3o Une objection non moins grave contre le système de M. Grætz est que, si le livre de Tobie était postérieur à la défaite de Bar-Coziba, les chrétiens ne l’eussent pas adopté. Dans l’intervalle de Titus à Adrien, la fraternité religieuse des juifs et des chrétiens est suffisante pour que les livres nouveaux éclos dans la communauté juive, tels que Judith, l’apocalypse d’Esdras, celle de Baruch, passent sans difficulté de la synagogue à l’Église. Après les déchirements qui accompagnèrent la guerre de Bar-Coziba, cela n’eut plus lieu. Le judaïsme et le christianisme sont désormais deux ennemis ; rien ne passe d’un côté à l’autre du fossé qui les sépare[1]. Et puis la synagogue, à vrai dire, ne crée plus de pareils livres, calmes, idylliques, sans fanatisme, sans haine. À partir de 135, le judaïsme produit le Talmud, une sèche et âpre casuistique.

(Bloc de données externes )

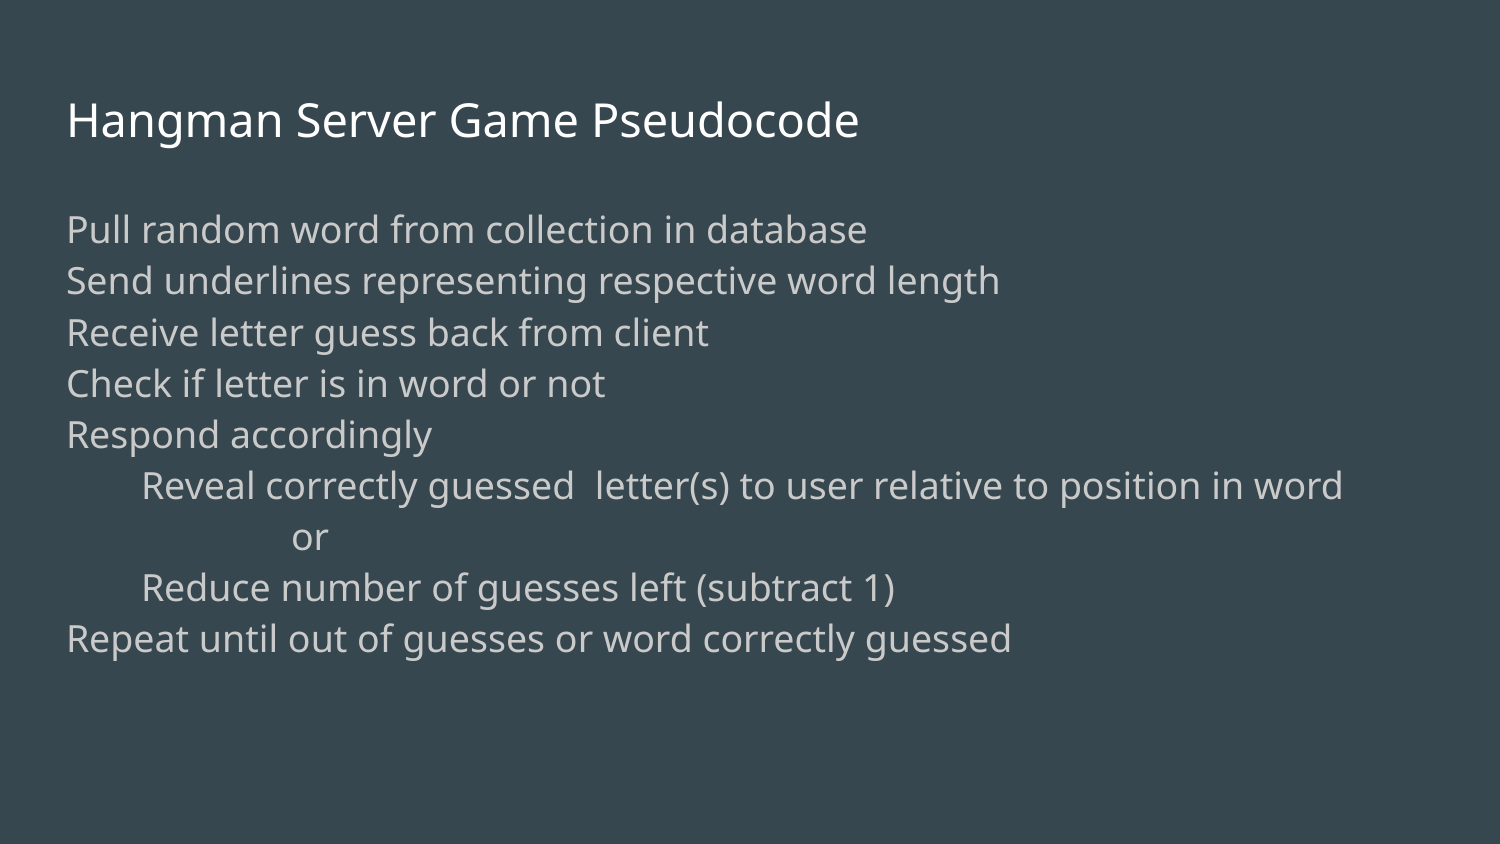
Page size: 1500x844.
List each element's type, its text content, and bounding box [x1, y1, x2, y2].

title Hangman Server Game Pseudocode [51, 72, 1449, 167]
list Pull random word from collection in database Send underlines representing respective word length Receive letter guess back from client Check if letter is in word or not Respond accordingly Reveal correctly guessed letter(s) to user relative to position in word or Reduce number of guesses left (subtract 1) Repeat until out of guesses or word correctly guessed [51, 189, 1449, 750]
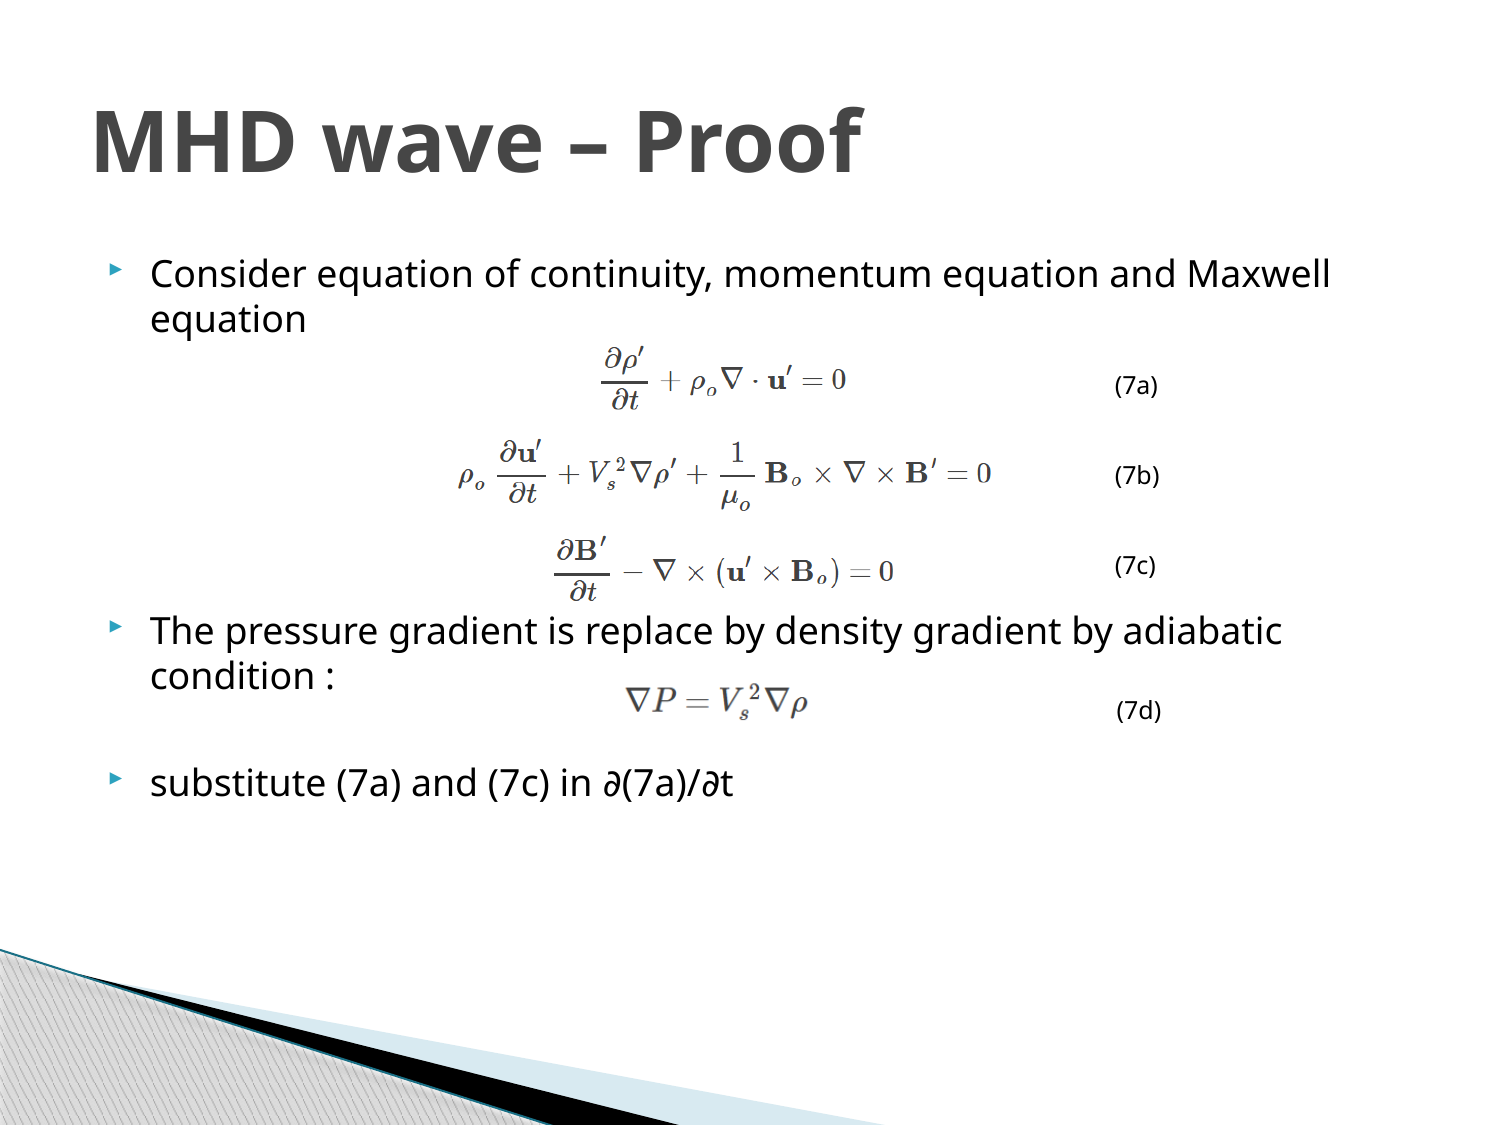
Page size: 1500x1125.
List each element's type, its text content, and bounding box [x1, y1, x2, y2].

picture [599, 674, 838, 740]
text_box (7a) (7b) (7c) [1100, 362, 1225, 587]
title MHD wave – Proof [75, 45, 1425, 233]
list Consider equation of continuity, momentum equation and Maxwell equation The pressure gradient is replace by density gradient by adiabatic condition : substitute (7a) and (7c) in ∂(7a)/∂t [75, 243, 1425, 986]
text_box (7d) [1101, 687, 1177, 733]
picture [437, 337, 1007, 613]
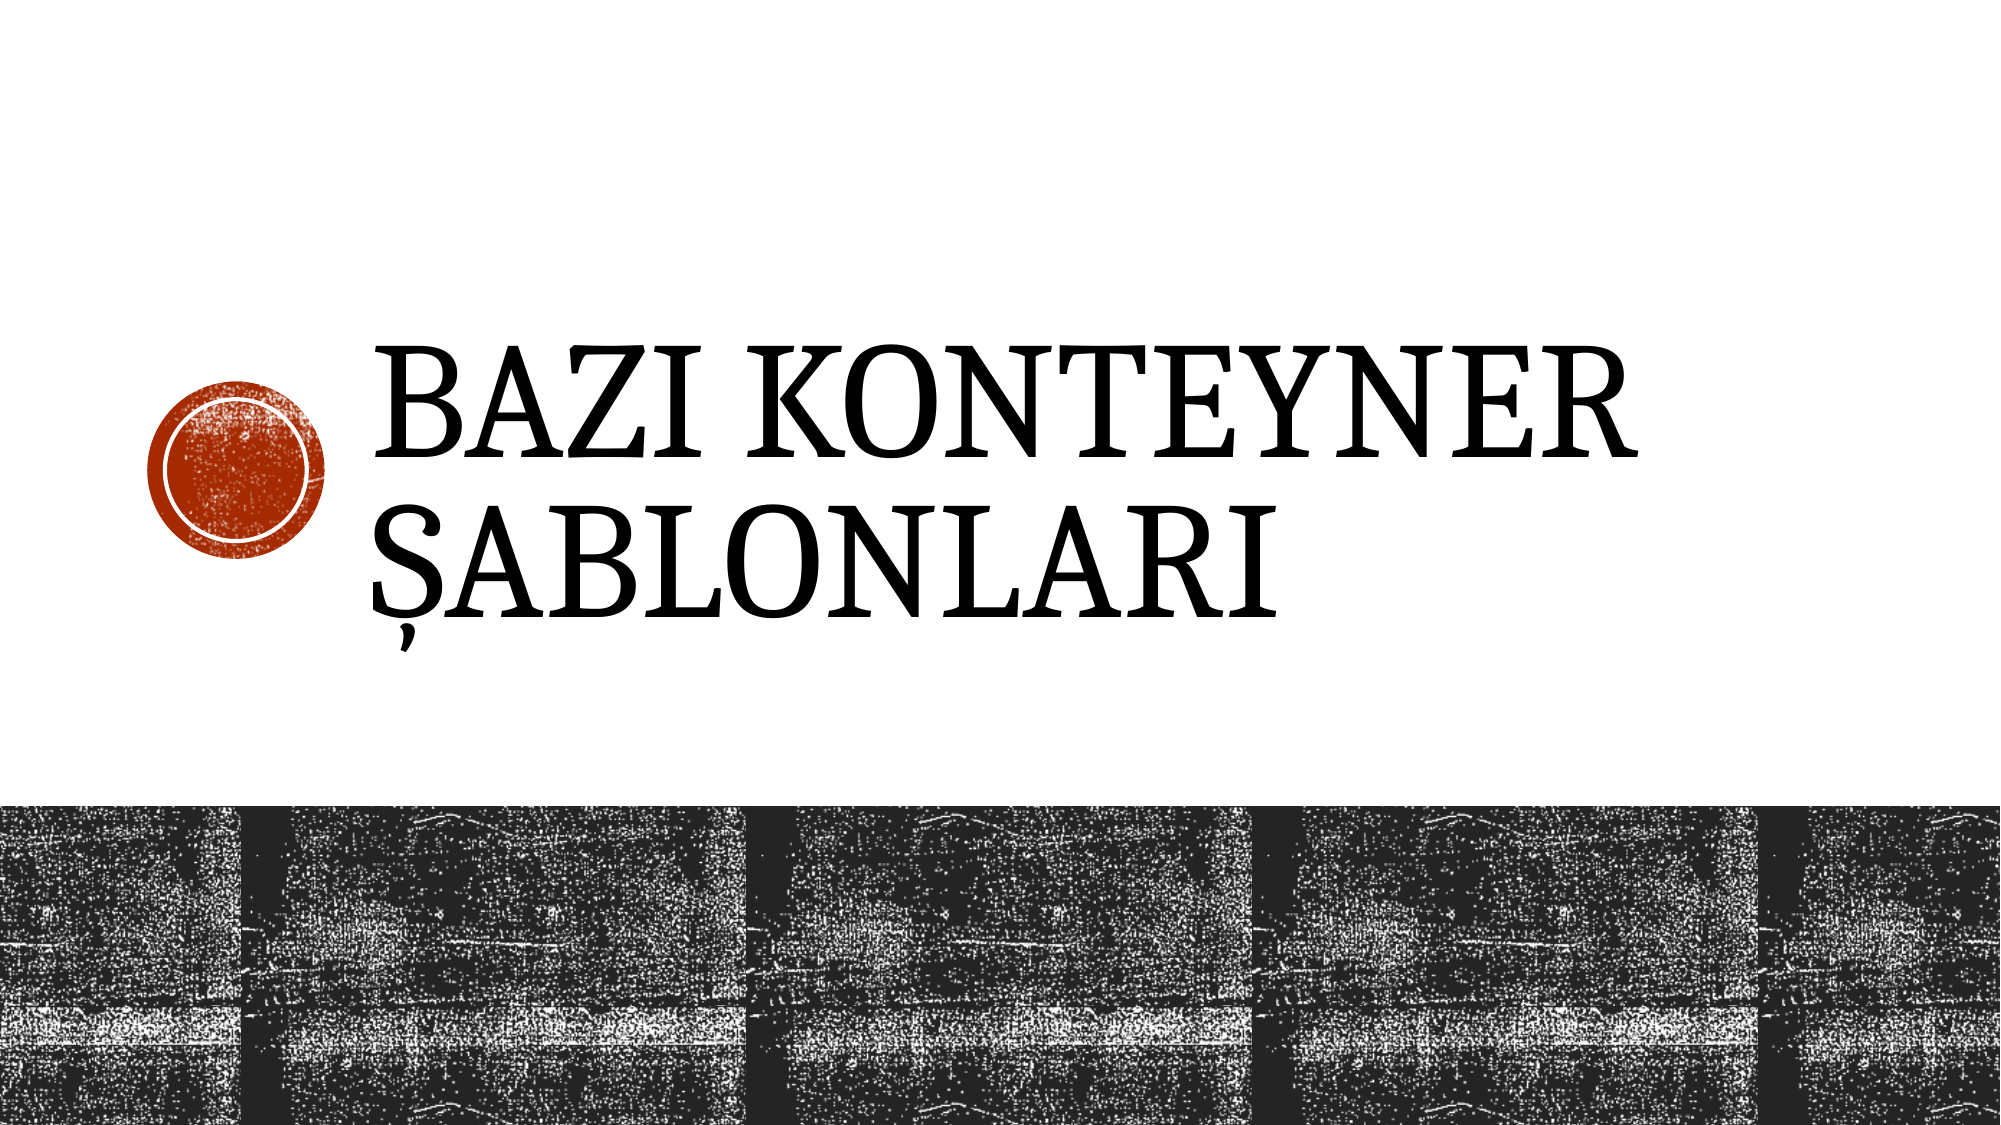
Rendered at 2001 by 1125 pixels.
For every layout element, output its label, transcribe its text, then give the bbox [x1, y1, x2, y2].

title Bazı konteyner Şablonları [355, 201, 1878, 779]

Des croyances toutes profanes et d’origine persane, comme la guérison des démoniaques et des aveugles par des viscères de poissons, cette sobriété de merveilleux, par suite de laquelle les deux éprouvés sont guéris, sans miracle, par des recettes dont les privilégiés de Dieu ont le secret, tout cela n’est plus

  1. Voir ci-dessus, p. 259 et suiv.